Certara®, a biosimulation technology-enabled drug development company, launched the Simcyp In Vitro (Data) Analysis (SIVA) Toolkit 2.0 to assist drug development researchers with the analysis of complex in vitro studies. These studies are used to assess candidate drugs’ metabolism, transport, and formulation properties.
“Global regulatory agencies are increasingly expecting sponsors to have a strong mechanistic understanding of drug metabolism, transport, and solubility/dissolution,” said Steve Toon, BPharm, PhD, President of Simcyp. “And the broader scientific community, including The International Transporter Consortium, which contains members of the U.S. Food and Drug Administration, are advocating the use of model-based approaches to maximize the value of data arising out of in vitro ADME studies. The SIVA Toolkit supports these types of data analyses which also in turn maximize the Simcyp® Population-based Simulator’s predictive capabilities.”
The most valuable biosimulation models have two things in common—they are built using the most appropriate and highest quality data. The SIVA Toolkit provides better, richer, and more relevant data from in vitro ADME experiments.
For example, permeability/transport assays measure how drugs move through the body, pass through cells, use transporters, get metabolized or a combination of all of them. While conventional in vitro analysis provides a single, global permeability value, the SIVA Toolkit generates parameters describing each of those physiological processes. SIVA’s approach ensures that researchers don’t lose any of that valuable information, which makes the resulting PBPK models more complete, powerful and relevant.
A standalone product, the SIVA Toolkit also allows researchers to optimize their in vitro ADME experiments, reducing the number of experiments and thus saving both time and money.
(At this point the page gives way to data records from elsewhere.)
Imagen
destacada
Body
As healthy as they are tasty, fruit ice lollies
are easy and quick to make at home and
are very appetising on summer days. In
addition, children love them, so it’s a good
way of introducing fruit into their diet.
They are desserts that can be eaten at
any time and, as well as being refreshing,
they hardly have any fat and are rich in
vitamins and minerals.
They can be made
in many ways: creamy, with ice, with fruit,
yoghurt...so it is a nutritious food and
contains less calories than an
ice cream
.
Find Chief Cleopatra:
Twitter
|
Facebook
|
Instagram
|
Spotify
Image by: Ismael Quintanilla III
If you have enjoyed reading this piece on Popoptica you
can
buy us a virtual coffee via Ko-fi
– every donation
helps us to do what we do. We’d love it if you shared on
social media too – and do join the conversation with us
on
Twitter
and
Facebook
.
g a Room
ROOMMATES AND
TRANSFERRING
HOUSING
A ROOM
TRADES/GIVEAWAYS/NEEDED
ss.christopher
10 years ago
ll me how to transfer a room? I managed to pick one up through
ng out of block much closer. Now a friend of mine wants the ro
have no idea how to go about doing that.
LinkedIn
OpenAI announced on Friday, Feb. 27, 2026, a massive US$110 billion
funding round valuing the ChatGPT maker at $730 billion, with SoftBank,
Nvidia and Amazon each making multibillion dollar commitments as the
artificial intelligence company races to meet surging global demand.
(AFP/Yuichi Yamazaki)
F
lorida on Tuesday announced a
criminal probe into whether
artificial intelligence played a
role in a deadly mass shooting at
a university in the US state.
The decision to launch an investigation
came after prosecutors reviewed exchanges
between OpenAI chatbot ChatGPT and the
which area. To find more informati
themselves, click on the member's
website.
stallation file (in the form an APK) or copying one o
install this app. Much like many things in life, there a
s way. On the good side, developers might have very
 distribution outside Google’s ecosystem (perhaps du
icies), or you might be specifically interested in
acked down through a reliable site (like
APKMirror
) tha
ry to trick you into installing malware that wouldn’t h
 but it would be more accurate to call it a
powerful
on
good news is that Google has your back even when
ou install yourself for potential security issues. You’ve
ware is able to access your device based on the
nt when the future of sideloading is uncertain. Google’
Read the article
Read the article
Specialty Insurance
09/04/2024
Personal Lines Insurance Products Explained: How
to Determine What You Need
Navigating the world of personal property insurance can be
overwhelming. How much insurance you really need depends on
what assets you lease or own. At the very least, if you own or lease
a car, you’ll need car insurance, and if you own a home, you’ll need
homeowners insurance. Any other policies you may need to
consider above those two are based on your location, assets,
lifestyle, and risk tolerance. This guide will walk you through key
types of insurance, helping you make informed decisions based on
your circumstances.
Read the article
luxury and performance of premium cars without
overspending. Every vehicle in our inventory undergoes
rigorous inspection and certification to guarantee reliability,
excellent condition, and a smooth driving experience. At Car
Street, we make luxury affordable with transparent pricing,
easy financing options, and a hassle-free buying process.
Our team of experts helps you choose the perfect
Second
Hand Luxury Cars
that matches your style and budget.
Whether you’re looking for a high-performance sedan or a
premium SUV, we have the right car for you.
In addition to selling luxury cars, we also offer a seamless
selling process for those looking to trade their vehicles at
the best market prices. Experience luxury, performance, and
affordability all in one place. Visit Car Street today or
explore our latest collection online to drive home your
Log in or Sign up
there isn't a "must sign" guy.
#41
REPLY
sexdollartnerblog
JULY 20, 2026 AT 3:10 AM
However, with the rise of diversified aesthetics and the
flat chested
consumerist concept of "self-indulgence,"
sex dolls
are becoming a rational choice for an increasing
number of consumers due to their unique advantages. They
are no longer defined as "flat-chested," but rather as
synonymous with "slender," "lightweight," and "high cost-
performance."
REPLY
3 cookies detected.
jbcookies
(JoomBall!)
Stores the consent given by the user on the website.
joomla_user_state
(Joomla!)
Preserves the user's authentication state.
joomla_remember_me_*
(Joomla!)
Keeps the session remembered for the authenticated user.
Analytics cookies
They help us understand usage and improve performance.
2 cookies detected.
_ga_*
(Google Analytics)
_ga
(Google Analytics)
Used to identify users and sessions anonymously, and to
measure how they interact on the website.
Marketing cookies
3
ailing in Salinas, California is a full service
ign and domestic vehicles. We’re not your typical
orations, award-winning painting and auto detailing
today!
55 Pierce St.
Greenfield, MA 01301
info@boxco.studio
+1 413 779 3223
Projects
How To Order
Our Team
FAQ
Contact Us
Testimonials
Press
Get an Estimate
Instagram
It also gives sponsors more confidence to make important clinical trial decisions, such as determining whether they need to conduct certain studies.
It features a predefined library of models for assessing drug metabolism, inhibition, transport, and pharmaceutical formulation.
The SIVA Toolkit 2.0 now offers models for enzyme inhibition, allowing researchers to predict drug-drug interactions more accurately. It also includes Pharmaceutics-USP IV, Serial Dilution, Transfer, and Two Phase Dissolution models.